→ Excerpted data
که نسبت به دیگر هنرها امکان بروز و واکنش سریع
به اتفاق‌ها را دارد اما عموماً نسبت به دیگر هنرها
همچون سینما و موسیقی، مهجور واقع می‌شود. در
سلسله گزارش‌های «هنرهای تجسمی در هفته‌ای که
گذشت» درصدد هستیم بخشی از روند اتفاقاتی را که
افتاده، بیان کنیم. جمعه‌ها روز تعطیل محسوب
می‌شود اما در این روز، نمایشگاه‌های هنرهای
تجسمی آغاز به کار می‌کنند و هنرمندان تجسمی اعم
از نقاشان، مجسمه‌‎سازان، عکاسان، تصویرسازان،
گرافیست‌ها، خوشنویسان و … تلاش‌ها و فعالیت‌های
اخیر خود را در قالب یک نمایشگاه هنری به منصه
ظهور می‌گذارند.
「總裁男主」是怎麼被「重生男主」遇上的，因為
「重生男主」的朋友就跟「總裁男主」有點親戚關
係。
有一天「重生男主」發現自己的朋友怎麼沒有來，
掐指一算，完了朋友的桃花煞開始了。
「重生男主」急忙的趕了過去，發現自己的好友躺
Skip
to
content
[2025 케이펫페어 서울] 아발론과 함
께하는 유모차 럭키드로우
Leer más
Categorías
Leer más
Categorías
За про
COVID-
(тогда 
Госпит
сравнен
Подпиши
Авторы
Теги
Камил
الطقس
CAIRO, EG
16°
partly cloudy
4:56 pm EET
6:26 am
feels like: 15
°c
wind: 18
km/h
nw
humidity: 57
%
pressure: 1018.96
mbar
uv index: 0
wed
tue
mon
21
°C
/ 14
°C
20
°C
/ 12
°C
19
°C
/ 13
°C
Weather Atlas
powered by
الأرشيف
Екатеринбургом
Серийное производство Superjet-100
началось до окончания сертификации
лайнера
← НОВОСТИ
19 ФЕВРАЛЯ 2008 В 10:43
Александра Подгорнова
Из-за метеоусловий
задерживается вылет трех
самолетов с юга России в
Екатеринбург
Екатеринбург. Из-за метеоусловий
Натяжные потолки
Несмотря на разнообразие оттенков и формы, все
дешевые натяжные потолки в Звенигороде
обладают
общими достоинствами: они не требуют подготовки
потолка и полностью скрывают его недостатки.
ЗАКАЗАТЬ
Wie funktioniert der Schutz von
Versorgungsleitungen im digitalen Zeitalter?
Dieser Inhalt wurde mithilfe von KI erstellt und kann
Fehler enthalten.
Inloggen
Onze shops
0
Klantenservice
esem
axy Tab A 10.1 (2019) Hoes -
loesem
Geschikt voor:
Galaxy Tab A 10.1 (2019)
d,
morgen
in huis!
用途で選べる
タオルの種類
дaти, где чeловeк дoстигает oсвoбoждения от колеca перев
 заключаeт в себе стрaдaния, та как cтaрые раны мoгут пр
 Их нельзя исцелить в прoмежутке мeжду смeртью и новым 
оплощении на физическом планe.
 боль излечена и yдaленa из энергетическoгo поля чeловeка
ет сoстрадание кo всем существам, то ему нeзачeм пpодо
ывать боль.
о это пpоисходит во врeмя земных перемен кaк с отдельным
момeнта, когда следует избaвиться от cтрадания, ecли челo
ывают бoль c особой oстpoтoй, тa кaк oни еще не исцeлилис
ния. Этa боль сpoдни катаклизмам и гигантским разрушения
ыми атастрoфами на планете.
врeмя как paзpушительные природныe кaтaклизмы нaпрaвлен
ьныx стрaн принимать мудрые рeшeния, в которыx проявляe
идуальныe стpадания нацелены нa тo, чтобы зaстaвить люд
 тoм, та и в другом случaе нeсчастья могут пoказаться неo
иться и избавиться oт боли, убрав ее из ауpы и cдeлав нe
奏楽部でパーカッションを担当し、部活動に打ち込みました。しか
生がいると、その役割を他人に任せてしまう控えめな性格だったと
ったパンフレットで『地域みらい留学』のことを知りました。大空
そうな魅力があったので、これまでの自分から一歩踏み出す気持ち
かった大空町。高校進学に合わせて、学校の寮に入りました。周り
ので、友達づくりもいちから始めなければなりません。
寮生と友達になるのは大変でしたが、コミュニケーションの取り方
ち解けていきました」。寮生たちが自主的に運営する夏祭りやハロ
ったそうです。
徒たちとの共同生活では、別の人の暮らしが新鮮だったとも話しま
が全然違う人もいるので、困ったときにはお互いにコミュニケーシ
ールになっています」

→ Work to complete
The whole of the material above should be written out again, exactly.

→ Solution for this task
که نسبت به دیگر هنرها امکان بروز و واکنش سریع
به اتفاق‌ها را دارد اما عموماً نسبت به دیگر هنرها
همچون سینما و موسیقی، مهجور واقع می‌شود. در
سلسله گزارش‌های «هنرهای تجسمی در هفته‌ای که
گذشت» درصدد هستیم بخشی از روند اتفاقاتی را که
افتاده، بیان کنیم. جمعه‌ها روز تعطیل محسوب
می‌شود اما در این روز، نمایشگاه‌های هنرهای
تجسمی آغاز به کار می‌کنند و هنرمندان تجسمی اعم
از نقاشان، مجسمه‌‎سازان، عکاسان، تصویرسازان،
گرافیست‌ها، خوشنویسان و … تلاش‌ها و فعالیت‌های
اخیر خود را در قالب یک نمایشگاه هنری به منصه
ظهور می‌گذارند.
「總裁男主」是怎麼被「重生男主」遇上的，因為
「重生男主」的朋友就跟「總裁男主」有點親戚關
係。
有一天「重生男主」發現自己的朋友怎麼沒有來，
掐指一算，完了朋友的桃花煞開始了。
「重生男主」急忙的趕了過去，發現自己的好友躺
Skip
to
content
[2025 케이펫페어 서울] 아발론과 함
께하는 유모차 럭키드로우
Leer más
Categorías
Leer más
Categorías
За про
COVID-
(тогда 
Госпит
сравнен
Подпиши
Авторы
Теги
Камил
الطقس
CAIRO, EG
16°
partly cloudy
4:56 pm EET
6:26 am
feels like: 15
°c
wind: 18
km/h
nw
humidity: 57
%
pressure: 1018.96
mbar
uv index: 0
wed
tue
mon
21
°C
/ 14
°C
20
°C
/ 12
°C
19
°C
/ 13
°C
Weather Atlas
powered by
الأرشيف
Екатеринбургом
Серийное производство Superjet-100
началось до окончания сертификации
лайнера
← НОВОСТИ
19 ФЕВРАЛЯ 2008 В 10:43
Александра Подгорнова
Из-за метеоусловий
задерживается вылет трех
самолетов с юга России в
Екатеринбург
Екатеринбург. Из-за метеоусловий
Натяжные потолки
Несмотря на разнообразие оттенков и формы, все
дешевые натяжные потолки в Звенигороде
обладают
общими достоинствами: они не требуют подготовки
потолка и полностью скрывают его недостатки.
ЗАКАЗАТЬ
Wie funktioniert der Schutz von
Versorgungsleitungen im digitalen Zeitalter?
Dieser Inhalt wurde mithilfe von KI erstellt und kann
Fehler enthalten.
Inloggen
Onze shops
0
Klantenservice
esem
axy Tab A 10.1 (2019) Hoes -
loesem
Geschikt voor:
Galaxy Tab A 10.1 (2019)
d,
morgen
in huis!
用途で選べる
タオルの種類
дaти, где чeловeк дoстигает oсвoбoждения от колеca перев
 заключаeт в себе стрaдaния, та как cтaрые раны мoгут пр
 Их нельзя исцелить в прoмежутке мeжду смeртью и новым 
оплощении на физическом планe.
 боль излечена и yдaленa из энергетическoгo поля чeловeка
ет сoстрадание кo всем существам, то ему нeзачeм пpодо
ывать боль.
о это пpоисходит во врeмя земных перемен кaк с отдельным
момeнта, когда следует избaвиться от cтрадания, ecли челo
ывают бoль c особой oстpoтoй, тa кaк oни еще не исцeлилис
ния. Этa боль сpoдни катаклизмам и гигантским разрушения
ыми атастрoфами на планете.
врeмя как paзpушительные природныe кaтaклизмы нaпрaвлен
ьныx стрaн принимать мудрые рeшeния, в которыx проявляe
идуальныe стpадания нацелены нa тo, чтобы зaстaвить люд
 тoм, та и в другом случaе нeсчастья могут пoказаться неo
иться и избавиться oт боли, убрав ее из ауpы и cдeлав нe
奏楽部でパーカッションを担当し、部活動に打ち込みました。しか
生がいると、その役割を他人に任せてしまう控えめな性格だったと
ったパンフレットで『地域みらい留学』のことを知りました。大空
そうな魅力があったので、これまでの自分から一歩踏み出す気持ち
かった大空町。高校進学に合わせて、学校の寮に入りました。周り
ので、友達づくりもいちから始めなければなりません。
寮生と友達になるのは大変でしたが、コミュニケーションの取り方
ち解けていきました」。寮生たちが自主的に運営する夏祭りやハロ
ったそうです。
徒たちとの共同生活では、別の人の暮らしが新鮮だったとも話しま
が全然違う人もいるので、困ったときにはお互いにコミュニケーシ
ールになっています」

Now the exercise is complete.